How Younger Workers Update Agency Tech and Vice Versa
It’s not millennial entitlement, said a top CIA technologist.
Federal leaders are struggling to attract young tech talent to government while also fighting an uphill battle to modernize legacy IT, but investing in either problem could eventually help address the other, according to a top CIA technologist.
Dawn Meyerriecks, deputy director of the CIA’s science and technology office, sees IT modernization as a critical factor in the spy agency’s efforts to recruit the best and brightest young techies. Then once they arrive, she said, those employees are often the ones pushing the agency to adopt more innovative technologies.
If federal data scientists and IT specialists can’t access the tools they’re trained to use, “they’re going to look at you like ‘you don’t really want me to do my job,’” Meyerriecks said in a conversation with Nextgov. “They have put a lot of [importance] on the latest and greatest toolsets and having those available.”
This demand for the latest tech may sound like millennial entitlement, but Meyerriecks said it’s hard to argue with the amazing results employees can produce when armed with the right tools.

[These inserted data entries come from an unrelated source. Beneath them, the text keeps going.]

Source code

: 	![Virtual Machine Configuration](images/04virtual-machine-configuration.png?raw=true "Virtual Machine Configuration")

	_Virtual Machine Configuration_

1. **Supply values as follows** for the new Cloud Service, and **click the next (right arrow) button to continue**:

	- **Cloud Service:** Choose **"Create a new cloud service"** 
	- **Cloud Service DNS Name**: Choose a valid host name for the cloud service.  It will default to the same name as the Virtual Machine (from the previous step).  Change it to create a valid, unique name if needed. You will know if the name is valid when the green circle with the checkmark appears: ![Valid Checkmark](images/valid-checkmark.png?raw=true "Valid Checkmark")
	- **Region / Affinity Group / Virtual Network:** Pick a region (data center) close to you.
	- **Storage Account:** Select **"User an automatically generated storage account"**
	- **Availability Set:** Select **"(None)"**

She also detailed negative consequences stagnant IT can have on the workforce and national security consequences with a group of federal tech experts Tuesday at the Adobe Digital Government Symposium produced by Studio 2G, a division of Nextgov's parent company, Government Executive Media Group. Though many government tech initiatives rightfully focus on citizen services, panelists argued agencies shouldn’t neglect the online experience of federal employees.
Modern workers consider the technology available in a workplace as an increasingly important factor when choosing a job, said Stephanie O’Sullivan, the former principal deputy director of national intelligence. As such, IT modernization could make or break agencies’ chances for hiring young, talented technologists.

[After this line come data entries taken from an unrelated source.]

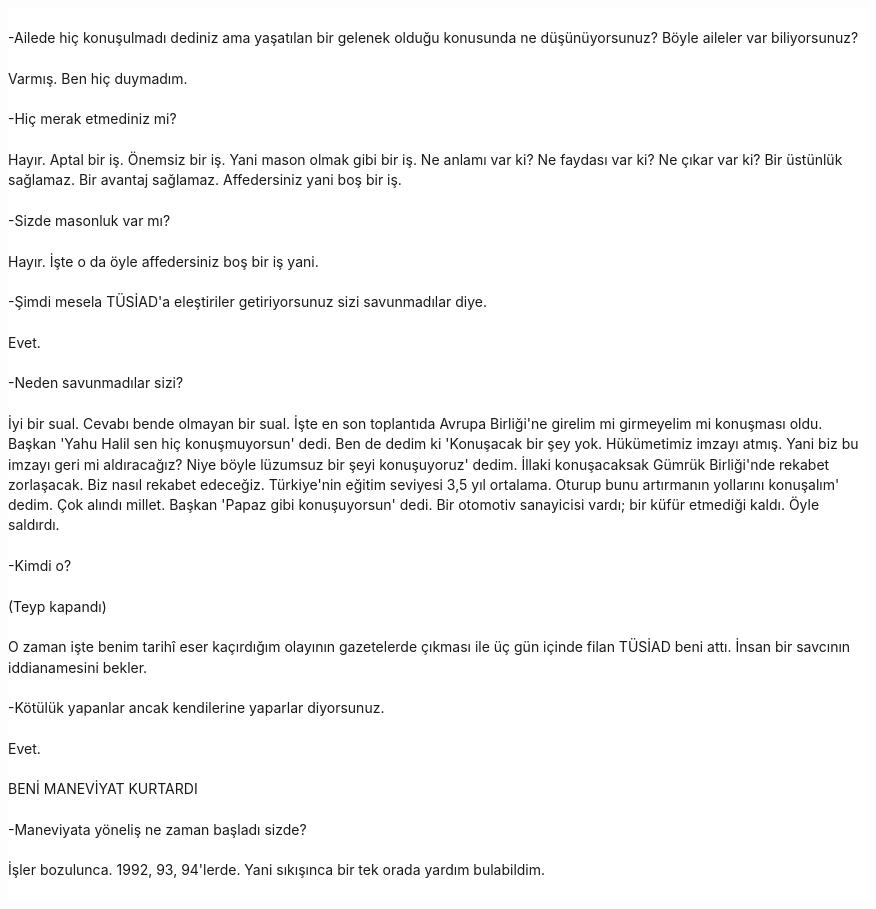  <br/>
 -Ailede hiç konuşulmadı dediniz ama yaşatılan bir gelenek olduğu konusunda ne düşünüyorsunuz? Böyle aileler var biliyorsunuz?
 <br/>
 <br/>
 Varmış. Ben hiç duymadım.
 <br/>
 <br/>
 -Hiç merak etmediniz mi?
 <br/>
 <br/>
 Hayır. Aptal bir iş. Önemsiz bir iş. Yani mason olmak gibi bir iş. Ne anlamı var ki? Ne faydası var ki? Ne çıkar var ki? Bir üstünlük sağlamaz. Bir avantaj sağlamaz. Affedersiniz yani boş bir iş.
 <br/>
 <br/>
 -Sizde masonluk var mı?
 <br/>
 <br/>
 Hayır. İşte o da öyle affedersiniz boş bir iş yani.
 <br/>
 <br/>
 -Şimdi mesela TÜSİAD'a eleştiriler getiriyorsunuz sizi savunmadılar diye.
 <br/>
 <br/>
 Evet.
 <br/>
 <br/>
 -Neden savunmadılar sizi?
 <br/>
 <br/>
 İyi bir sual. Cevabı bende olmayan bir sual. İşte en son toplantıda Avrupa Birliği'ne girelim mi girmeyelim mi konuşması oldu. Başkan 'Yahu Halil sen hiç konuşmuyorsun' dedi. Ben de dedim ki 'Konuşacak bir şey yok. Hükümetimiz imzayı atmış. Yani biz bu imzayı geri mi aldıracağız? Niye böyle lüzumsuz bir şeyi konuşuyoruz' dedim. İllaki konuşacaksak Gümrük Birliği'nde rekabet zorlaşacak. Biz nasıl rekabet edeceğiz. Türkiye'nin eğitim seviyesi 3,5 yıl ortalama. Oturup bunu artırmanın yollarını konuşalım' dedim. Çok alındı millet. Başkan 'Papaz gibi konuşuyorsun' dedi. Bir otomotiv sanayicisi vardı; bir küfür etmediği kaldı. Öyle saldırdı.
 <br/>
 <br/>
 -Kimdi o?
 <br/>
 <br/>
 (Teyp kapandı)
 <br/>
 <br/>
 O zaman işte benim tarihî eser kaçırdığım olayının gazetelerde çıkması ile üç gün içinde filan TÜSİAD beni attı. İnsan bir savcının iddianamesini bekler.
 <br/>
 <br/>
 -Kötülük yapanlar ancak kendilerine yaparlar diyorsunuz.
 <br/>
 <br/>
 Evet.
 <br/>
 <br/>
 BENİ MANEVİYAT KURTARDI
 <br/>
 <br/>
 -Maneviyata yöneliş ne zaman başladı sizde?
 <br/>
 <br/>
 İşler bozulunca. 1992, 93, 94'lerde. Yani sıkışınca bir tek orada yardım bulabildim.
 <br/>
 <br/>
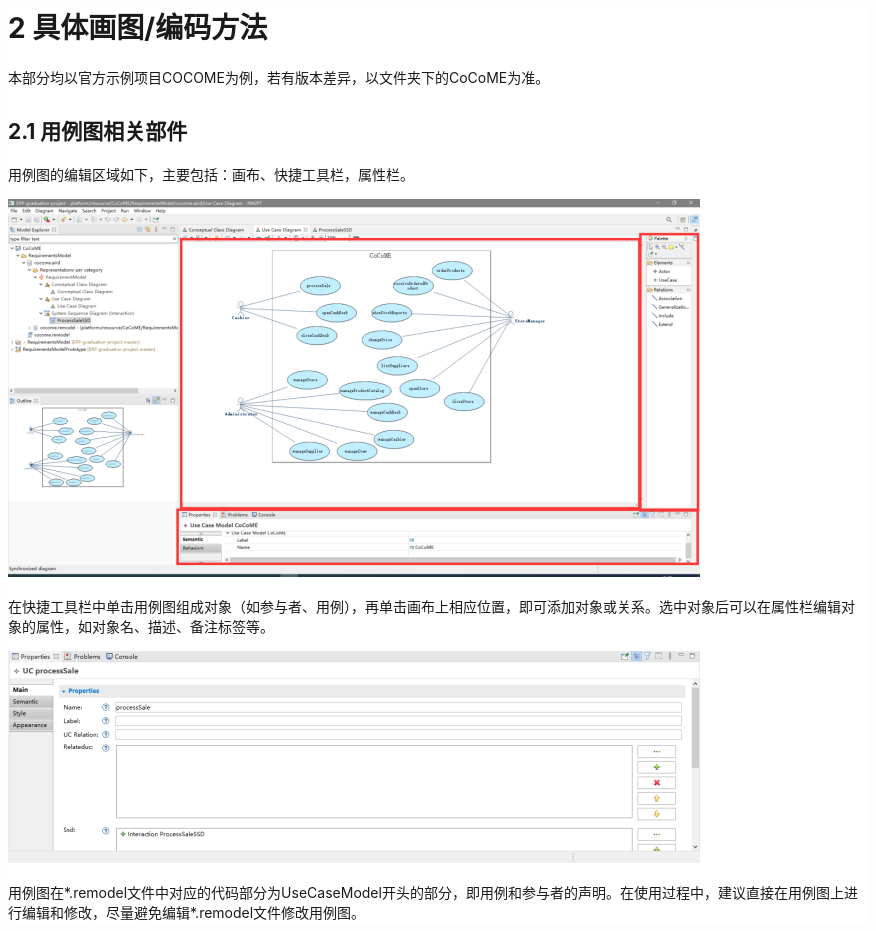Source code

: 

# 2 具体画图/编码方法

本部分均以官方示例项目COCOME为例，若有版本差异，以文件夹下的CoCoME为准。

## 2.1 用例图相关部件

用例图的编辑区域如下，主要包括：画布、快捷工具栏，属性栏。

![image-20210325213926822](cookbook.assets/image-20210325213926822.png)

在快捷工具栏中单击用例图组成对象（如参与者、用例），再单击画布上相应位置，即可添加对象或关系。选中对象后可以在属性栏编辑对象的属性，如对象名、描述、备注标签等。

![image-20210325213939876](cookbook.assets/image-20210325213939876.png)

用例图在\*.remodel文件中对应的代码部分为UseCaseModel开头的部分，即用例和参与者的声明。在使用过程中，建议直接在用例图上进行编辑和修改，尽量避免编辑\*.remodel文件修改用例图。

And historically, those odds have been low.
In December, federal IT specialists age 60 and over outnumber those under 30 about 4.6-to-1, a widening age gap experts attribute in part to low government salaries, lengthy hiring processes and increasing demand for cyber talent in the private sector. But Meyerriecks said the CIA retains “really good” recruiting and retention rates despite its drawn-out hiring procedure, at least in part due to the agency’s embrace of tech innovation.
O’Sullivan also echoed the sentiments of many government leaders who see modernization as an issue rooted as much in culture as innovation. IT specialists are naturally skeptical of anything that would interrupt their agency’s mission, but she said the shouldn’t see modernization as one of those obstacles.
“It’s not going to be a mission interruption to do some of the upgrades that are possible today—it’s beginning to hurt our mission that we do not have modern tools and technologies available to use,” she said. “There’s really not an excuse” to keep employees on legacy systems.